Human keypoint data
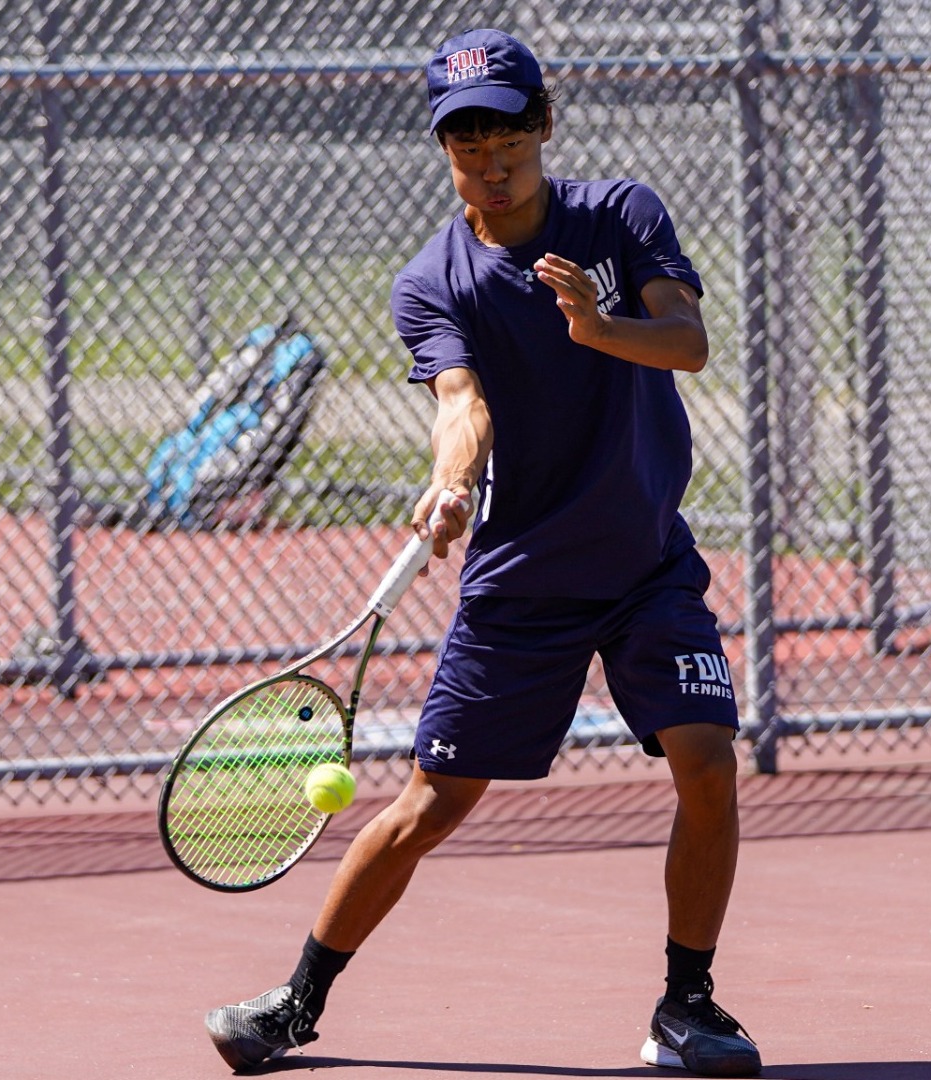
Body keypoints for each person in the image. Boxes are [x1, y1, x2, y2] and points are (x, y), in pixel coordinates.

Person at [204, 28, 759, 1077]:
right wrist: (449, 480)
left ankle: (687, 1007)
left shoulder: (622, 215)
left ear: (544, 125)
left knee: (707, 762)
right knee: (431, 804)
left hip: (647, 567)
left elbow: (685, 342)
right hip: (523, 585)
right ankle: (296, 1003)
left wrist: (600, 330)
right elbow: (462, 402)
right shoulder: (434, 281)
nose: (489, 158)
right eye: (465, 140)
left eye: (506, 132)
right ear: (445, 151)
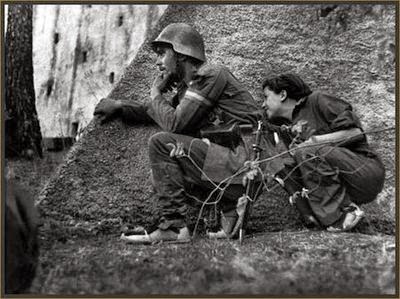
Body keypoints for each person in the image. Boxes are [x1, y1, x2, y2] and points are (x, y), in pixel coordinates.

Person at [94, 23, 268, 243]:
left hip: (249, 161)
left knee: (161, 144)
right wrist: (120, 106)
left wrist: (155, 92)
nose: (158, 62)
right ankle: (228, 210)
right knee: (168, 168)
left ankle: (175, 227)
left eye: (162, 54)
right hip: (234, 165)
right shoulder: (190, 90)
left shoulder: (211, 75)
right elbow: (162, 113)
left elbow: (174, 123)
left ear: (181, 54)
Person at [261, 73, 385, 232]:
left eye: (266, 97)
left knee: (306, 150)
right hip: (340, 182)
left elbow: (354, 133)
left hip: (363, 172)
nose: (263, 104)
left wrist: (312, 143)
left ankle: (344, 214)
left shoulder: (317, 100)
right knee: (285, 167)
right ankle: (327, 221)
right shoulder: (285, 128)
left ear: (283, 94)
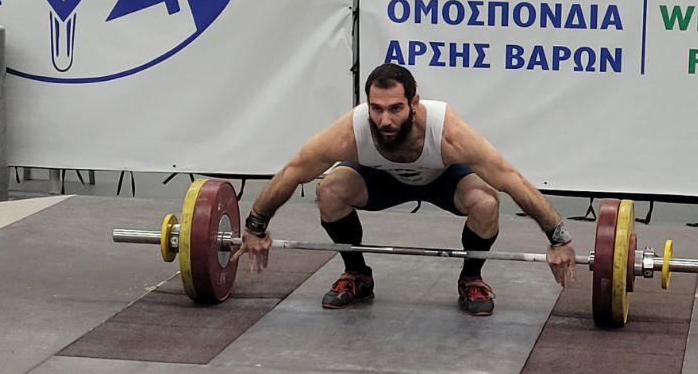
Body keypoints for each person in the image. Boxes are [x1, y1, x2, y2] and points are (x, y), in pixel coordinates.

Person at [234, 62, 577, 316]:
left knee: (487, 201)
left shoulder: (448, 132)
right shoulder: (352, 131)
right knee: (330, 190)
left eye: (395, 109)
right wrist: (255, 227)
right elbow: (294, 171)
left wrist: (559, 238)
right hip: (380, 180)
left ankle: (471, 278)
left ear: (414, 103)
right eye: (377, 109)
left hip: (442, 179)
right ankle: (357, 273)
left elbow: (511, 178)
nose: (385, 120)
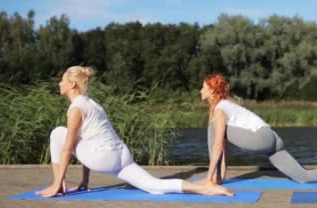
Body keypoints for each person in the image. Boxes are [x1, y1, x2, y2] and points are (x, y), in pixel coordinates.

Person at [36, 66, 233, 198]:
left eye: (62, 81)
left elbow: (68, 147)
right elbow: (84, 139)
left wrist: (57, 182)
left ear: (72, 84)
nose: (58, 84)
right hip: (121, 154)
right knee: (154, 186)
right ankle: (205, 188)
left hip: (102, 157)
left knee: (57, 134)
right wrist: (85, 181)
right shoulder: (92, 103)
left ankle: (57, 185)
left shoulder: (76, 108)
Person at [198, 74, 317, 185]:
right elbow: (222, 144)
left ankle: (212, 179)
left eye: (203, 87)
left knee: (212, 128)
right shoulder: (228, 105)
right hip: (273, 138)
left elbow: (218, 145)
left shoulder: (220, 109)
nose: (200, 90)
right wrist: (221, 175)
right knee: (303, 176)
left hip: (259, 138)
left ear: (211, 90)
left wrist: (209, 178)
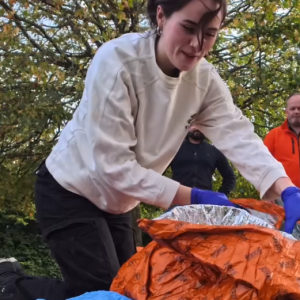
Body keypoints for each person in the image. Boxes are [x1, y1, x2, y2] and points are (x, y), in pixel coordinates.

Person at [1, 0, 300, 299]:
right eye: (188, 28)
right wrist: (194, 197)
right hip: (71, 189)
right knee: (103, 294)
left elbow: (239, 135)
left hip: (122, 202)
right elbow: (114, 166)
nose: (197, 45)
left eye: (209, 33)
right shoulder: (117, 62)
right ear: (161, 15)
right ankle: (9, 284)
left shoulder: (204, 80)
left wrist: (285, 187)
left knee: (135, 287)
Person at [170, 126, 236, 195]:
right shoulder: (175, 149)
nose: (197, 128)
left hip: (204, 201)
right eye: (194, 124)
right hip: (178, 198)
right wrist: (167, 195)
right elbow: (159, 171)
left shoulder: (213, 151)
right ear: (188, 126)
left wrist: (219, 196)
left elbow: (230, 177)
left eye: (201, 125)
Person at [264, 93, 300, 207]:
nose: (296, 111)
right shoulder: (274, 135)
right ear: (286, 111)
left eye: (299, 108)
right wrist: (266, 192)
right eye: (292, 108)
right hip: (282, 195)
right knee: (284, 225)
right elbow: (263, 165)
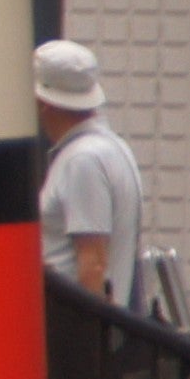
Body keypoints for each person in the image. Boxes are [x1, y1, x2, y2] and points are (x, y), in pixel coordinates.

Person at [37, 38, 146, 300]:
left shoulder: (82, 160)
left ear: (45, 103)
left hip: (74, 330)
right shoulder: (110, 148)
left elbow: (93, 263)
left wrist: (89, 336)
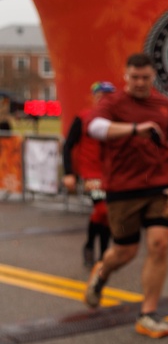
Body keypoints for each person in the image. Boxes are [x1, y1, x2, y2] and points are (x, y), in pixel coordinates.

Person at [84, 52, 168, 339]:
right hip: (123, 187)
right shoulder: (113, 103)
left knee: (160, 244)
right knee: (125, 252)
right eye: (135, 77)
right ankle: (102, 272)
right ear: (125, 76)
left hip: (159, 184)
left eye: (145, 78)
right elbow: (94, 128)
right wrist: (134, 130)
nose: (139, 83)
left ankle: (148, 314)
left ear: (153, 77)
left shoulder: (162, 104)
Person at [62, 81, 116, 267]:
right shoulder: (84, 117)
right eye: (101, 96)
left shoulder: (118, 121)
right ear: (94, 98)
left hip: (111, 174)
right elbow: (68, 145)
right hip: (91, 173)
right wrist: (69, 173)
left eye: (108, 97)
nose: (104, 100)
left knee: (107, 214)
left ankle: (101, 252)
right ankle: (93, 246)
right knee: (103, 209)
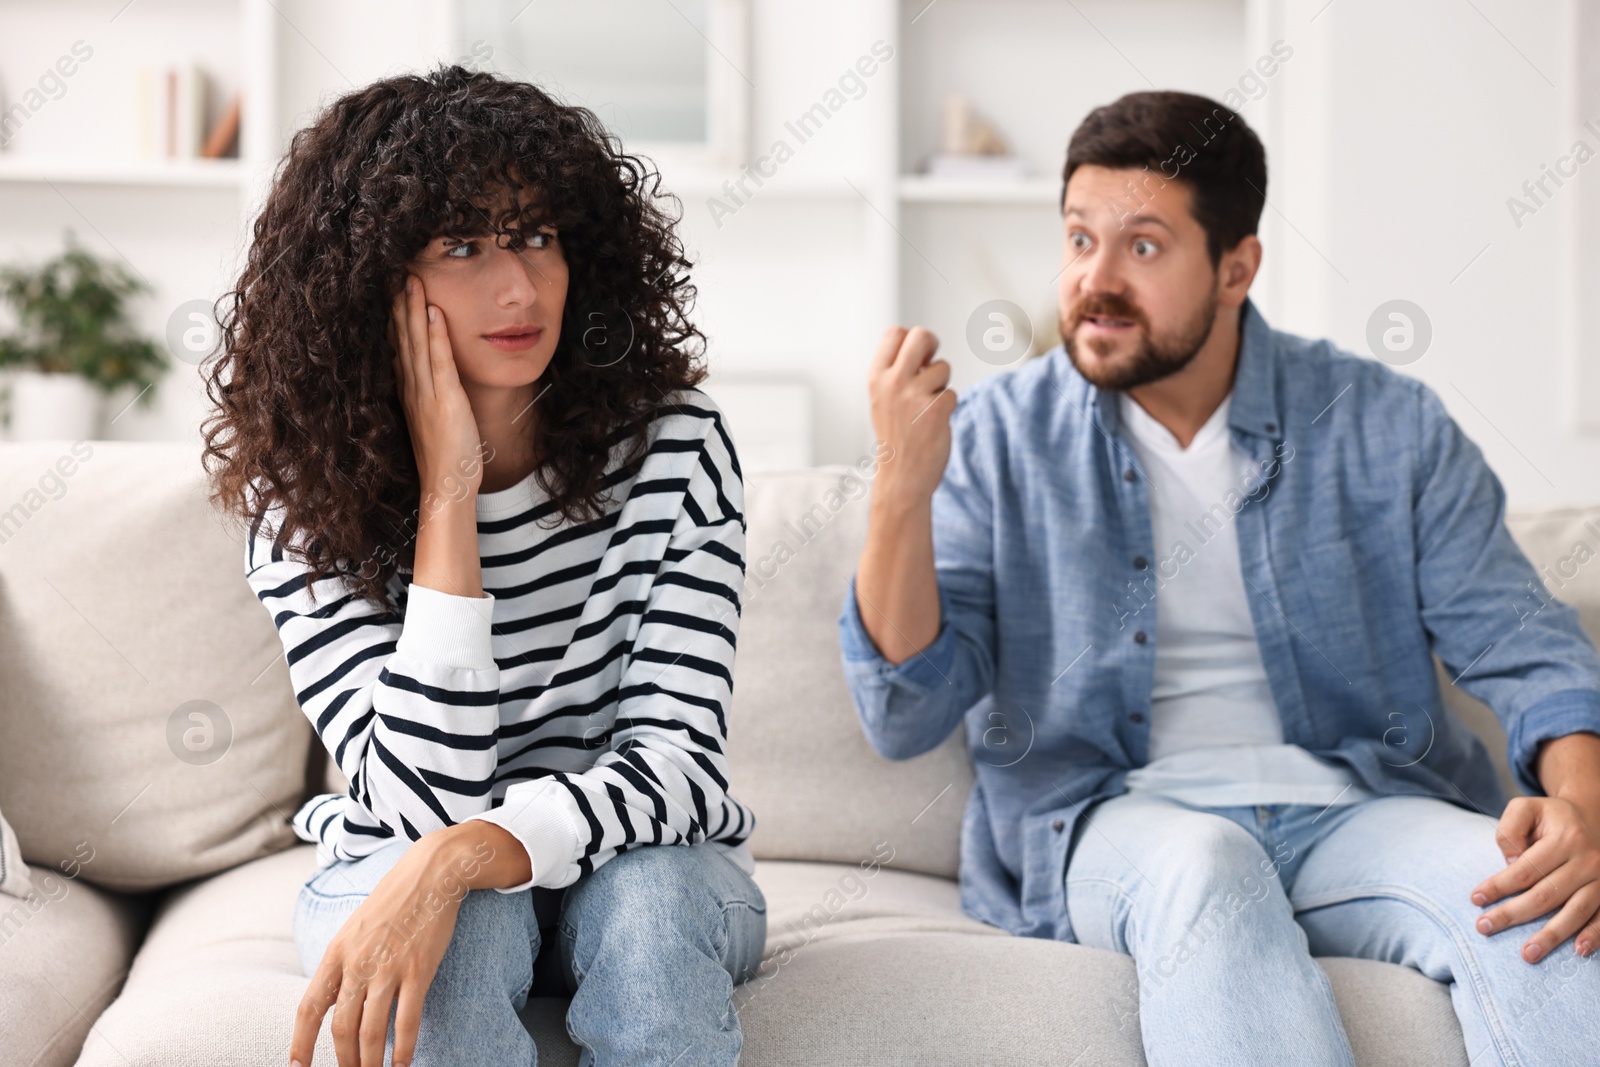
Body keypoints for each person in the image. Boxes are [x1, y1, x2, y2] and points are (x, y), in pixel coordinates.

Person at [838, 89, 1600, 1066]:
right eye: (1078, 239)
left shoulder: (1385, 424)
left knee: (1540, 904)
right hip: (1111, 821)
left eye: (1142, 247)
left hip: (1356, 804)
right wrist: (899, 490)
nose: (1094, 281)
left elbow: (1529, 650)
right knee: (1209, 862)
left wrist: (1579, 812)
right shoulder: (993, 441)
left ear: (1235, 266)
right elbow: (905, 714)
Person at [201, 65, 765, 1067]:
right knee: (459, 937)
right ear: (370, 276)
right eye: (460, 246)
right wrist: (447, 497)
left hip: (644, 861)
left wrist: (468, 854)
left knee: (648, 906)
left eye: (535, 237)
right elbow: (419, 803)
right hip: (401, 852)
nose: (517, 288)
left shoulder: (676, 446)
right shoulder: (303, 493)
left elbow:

* _Exercise instructions_
Print exactly the lines that run from the line containing "left eye: (535, 237)" to the end of the data, both ends included.

* _Final answer_
left eye: (535, 237)
right elbow: (419, 803)
right hip: (401, 852)
nose: (517, 288)
left shoulder: (676, 446)
right shoulder: (303, 493)
left elbow:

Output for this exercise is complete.